• What you are asked to do: The answer must consist of every line in the records that contains the word "момента".

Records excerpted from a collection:
------------------------------------
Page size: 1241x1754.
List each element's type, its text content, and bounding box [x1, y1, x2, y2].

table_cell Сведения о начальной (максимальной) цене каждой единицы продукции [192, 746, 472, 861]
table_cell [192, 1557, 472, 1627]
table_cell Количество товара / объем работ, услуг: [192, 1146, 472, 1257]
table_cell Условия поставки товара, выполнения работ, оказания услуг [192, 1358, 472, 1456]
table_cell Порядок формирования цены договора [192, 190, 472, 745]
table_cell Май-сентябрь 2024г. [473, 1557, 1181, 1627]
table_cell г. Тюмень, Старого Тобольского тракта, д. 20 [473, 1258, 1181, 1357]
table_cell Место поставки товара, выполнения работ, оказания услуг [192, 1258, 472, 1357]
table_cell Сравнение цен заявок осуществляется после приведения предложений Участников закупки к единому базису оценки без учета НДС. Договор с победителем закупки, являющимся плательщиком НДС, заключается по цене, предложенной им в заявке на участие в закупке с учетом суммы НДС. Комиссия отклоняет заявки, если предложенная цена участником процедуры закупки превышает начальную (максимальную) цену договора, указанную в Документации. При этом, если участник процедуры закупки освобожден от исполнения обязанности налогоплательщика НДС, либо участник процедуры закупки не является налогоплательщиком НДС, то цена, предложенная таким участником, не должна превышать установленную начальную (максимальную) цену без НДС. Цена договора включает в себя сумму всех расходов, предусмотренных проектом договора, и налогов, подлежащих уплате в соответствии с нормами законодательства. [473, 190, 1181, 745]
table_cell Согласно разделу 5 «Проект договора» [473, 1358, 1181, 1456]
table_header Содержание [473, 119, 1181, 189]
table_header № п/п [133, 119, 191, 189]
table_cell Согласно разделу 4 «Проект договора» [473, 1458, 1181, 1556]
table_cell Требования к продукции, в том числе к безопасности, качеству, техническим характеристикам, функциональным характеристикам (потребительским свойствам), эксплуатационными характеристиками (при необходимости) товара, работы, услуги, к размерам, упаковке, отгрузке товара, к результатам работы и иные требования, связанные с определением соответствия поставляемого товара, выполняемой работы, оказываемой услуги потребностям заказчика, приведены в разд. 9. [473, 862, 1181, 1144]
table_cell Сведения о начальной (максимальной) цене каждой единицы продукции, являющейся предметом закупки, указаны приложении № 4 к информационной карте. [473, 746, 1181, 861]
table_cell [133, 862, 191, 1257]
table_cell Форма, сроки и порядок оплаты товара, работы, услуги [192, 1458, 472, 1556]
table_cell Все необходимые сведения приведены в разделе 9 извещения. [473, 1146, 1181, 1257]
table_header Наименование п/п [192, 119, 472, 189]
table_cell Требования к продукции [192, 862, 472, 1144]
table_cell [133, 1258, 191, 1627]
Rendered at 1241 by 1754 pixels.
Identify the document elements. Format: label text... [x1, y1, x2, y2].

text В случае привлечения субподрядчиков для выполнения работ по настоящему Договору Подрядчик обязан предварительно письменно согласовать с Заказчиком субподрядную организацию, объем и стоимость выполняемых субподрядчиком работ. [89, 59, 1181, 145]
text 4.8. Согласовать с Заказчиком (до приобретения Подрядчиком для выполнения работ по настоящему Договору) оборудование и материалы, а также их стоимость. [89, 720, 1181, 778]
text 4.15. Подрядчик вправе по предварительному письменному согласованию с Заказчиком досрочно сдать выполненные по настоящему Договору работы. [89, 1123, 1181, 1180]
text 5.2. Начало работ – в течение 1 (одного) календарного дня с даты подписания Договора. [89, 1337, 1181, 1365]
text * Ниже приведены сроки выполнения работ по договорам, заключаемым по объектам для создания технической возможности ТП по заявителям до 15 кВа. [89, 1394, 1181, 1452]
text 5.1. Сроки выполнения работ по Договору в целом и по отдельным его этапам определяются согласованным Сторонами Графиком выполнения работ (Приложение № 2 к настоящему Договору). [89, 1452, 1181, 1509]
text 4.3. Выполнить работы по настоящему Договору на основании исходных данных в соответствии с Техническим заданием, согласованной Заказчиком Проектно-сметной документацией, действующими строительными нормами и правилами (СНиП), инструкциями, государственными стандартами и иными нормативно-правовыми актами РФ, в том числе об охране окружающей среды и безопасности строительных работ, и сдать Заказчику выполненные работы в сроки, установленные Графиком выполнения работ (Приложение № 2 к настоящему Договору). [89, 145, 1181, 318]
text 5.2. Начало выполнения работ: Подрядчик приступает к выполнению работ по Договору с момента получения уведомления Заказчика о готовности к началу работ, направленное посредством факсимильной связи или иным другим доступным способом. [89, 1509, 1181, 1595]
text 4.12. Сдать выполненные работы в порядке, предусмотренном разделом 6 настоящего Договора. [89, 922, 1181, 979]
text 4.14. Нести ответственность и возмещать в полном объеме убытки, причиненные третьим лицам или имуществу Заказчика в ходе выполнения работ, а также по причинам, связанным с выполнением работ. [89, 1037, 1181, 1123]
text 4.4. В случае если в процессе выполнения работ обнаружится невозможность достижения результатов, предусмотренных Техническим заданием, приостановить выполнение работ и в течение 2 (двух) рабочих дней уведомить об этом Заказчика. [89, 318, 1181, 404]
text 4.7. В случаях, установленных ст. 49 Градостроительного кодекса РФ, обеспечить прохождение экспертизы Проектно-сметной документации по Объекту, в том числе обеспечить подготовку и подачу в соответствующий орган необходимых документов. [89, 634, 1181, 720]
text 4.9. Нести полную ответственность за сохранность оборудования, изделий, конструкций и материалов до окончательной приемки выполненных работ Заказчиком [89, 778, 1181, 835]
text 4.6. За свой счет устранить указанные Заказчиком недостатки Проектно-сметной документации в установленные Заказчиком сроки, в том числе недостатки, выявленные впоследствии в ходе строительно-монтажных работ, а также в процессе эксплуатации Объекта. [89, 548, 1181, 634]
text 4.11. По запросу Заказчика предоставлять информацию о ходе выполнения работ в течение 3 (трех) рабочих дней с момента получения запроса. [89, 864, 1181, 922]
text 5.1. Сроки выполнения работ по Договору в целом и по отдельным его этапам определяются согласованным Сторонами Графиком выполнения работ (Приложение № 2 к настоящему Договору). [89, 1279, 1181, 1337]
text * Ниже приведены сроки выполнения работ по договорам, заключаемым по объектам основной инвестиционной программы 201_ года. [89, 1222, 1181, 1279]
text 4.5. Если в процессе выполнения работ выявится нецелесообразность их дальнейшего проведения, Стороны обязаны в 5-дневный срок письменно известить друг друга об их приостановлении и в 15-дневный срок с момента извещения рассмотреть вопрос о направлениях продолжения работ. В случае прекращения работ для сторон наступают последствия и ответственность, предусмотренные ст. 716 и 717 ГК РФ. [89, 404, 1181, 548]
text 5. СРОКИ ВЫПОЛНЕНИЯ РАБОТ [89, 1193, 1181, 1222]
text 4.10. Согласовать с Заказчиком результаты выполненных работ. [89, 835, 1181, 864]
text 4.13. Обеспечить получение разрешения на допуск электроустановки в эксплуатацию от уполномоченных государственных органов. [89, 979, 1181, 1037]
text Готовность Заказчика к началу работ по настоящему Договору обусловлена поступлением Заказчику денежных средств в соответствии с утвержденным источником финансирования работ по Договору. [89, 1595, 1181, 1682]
------------------------------------
• Result:
text 5.2. Начало выполнения работ: Подрядчик приступает к выполнению работ по Договору с момента получения уведомления Заказчика о готовности к началу работ, направленное посредством факсимильной связи или иным другим доступным способом. [89, 1509, 1181, 1595]
text 4.11. По запросу Заказчика предоставлять информацию о ходе выполнения работ в течение 3 (трех) рабочих дней с момента получения запроса. [89, 864, 1181, 922]
text 4.5. Если в процессе выполнения работ выявится нецелесообразность их дальнейшего проведения, Стороны обязаны в 5-дневный срок письменно известить друг друга об их приостановлении и в 15-дневный срок с момента извещения рассмотреть вопрос о направлениях продолжения работ. В случае прекращения работ для сторон наступают последствия и ответственность, предусмотренные ст. 716 и 717 ГК РФ. [89, 404, 1181, 548]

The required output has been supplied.